■ Objective
Extend the forum thread on the Naibbe cipher below, picking up right after its last post.

■ Quoted passage
★ ★ ★ ★ ★
The Voynich Ninja - The Naibbe cipher

Pages: 1 2 3 4 5 6 7 8

(13-08-2025, 11:41 AM)magnesium Wrote: You are not allowed to view links. Register or Login to view.Very interesting, thanks! Out of curiosity, would you mind running the same analysis on just the subsections of ZL3a-n.txt assigned to Voynich/Currier B? The overrepresentation of qok within the Naibbe cipher is meant to mimic Voynich B specifically, so I'm curious to see how well that holds up.

Yes, I could do that. However, I would need a prepared ZL3a-n.txt file. Does anyone have one, or can anyone tell me how to extract Currier B from it ?

(13-08-2025, 05:50 PM)bi3mw Wrote: You are not allowed to view links. Register or Login to view.Yes, I could do that. However, I would need a prepared ZL3a-n.txt file. Does anyone have one, or can anyone tell me how to extract Currier B from it ?

Thank you very much! If memory serves, it's in the metadata for each folio, under the value $L. Currier B is $L=B, Currier A is $L=A. For example, for f75r:

<f75r> <! $Q=M $P=A $F=a $B=1 $I=B $L=B $H=2 $C=2>

I was actually thinking of an IVTT command on the command line that does everything in one go. Maybe @ReneZ can help here. I know the following command that extracts the entire text:

ivtt -x7 ZL3a-n.txt outputfile.txt

I just need to know the parameter to extract Currier B.
★ ★ ★ ★ ★
■ Material provided
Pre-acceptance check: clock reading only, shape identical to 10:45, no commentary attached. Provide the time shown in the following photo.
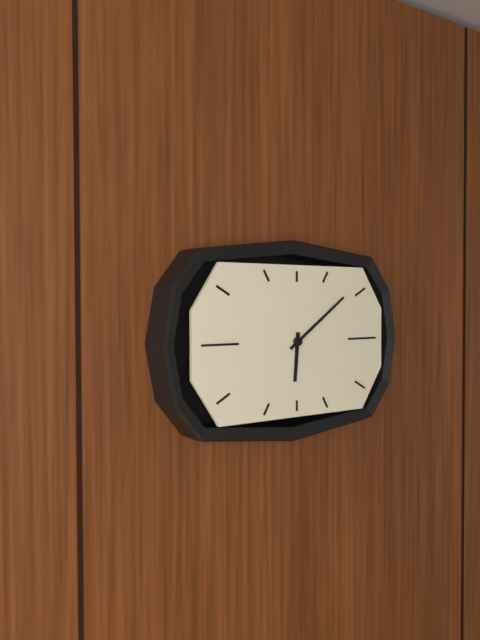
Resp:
6:09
★ ★ ★ ★ ★
■ Exercise output
Edit: Is that correct? :
ivtt -x7 -LA ZL3a-n.txt outputfile.txt

(13-08-2025, 06:31 PM)bi3mw Wrote: You are not allowed to view links. Register or Login to view.I was actually thinking of an IVTT command on the command line that does everything in one go. Maybe @ReneZ can help here. I know the following command that extracts the entire text:

ivtt -x7 ZL3a-n.txt outputfile.txt

I just need to know the parameter to extract Currier B.

I believe you just need to add "+LB," like in the example on page 6 here: You are not allowed to view links. Register or Login to view.

Hi bi3mw,
i would be interested to know which "language-independent morphological parser" you used. Web-based or software or whatever, thanks

OK, when I apply the parameter “+LB”, the output file is 146 KB in size, and when I use “-LA”, it is 163.8 KB. That's why I think the first option is the right choice for this comparison. The following was used: naibbe_Cleaned_52_01_10_word_lines.txt + naibbe_Cleaned_52_02_10_word_lines.txt - 116 kb = 145.5 kb.

As you can see, ch / hy is disproportionately represented in the Voynich text. The difference to the other values should have been lower in relation to the previous test.

[attachment=11228]
[attachment=11229]

(13-08-2025, 06:45 PM)RobGea Wrote: You are not allowed to view links. Register or Login to view.i would be interested to know which "language-independent morphological parser" you used. Web-based or software or whatever, thanks

First, you need to install Pandas for Python:
pip3 install pandas seaborn matplotlib

I wrote a Python script that does this job.
Call example (the number is variable and specifies how many top n combinations are output):

python parser.py naibbe_Cleaned_52_01_10_word_lines.txt parsed.txt 25

Code:
#!/usr/bin/env python3

import sys

import re

from collections import Counter

def find_affixes(words, min_prefix_len=2, min_suffix_len=2, top_n=None):

    prefixes = Counter()

    suffixes = Counter()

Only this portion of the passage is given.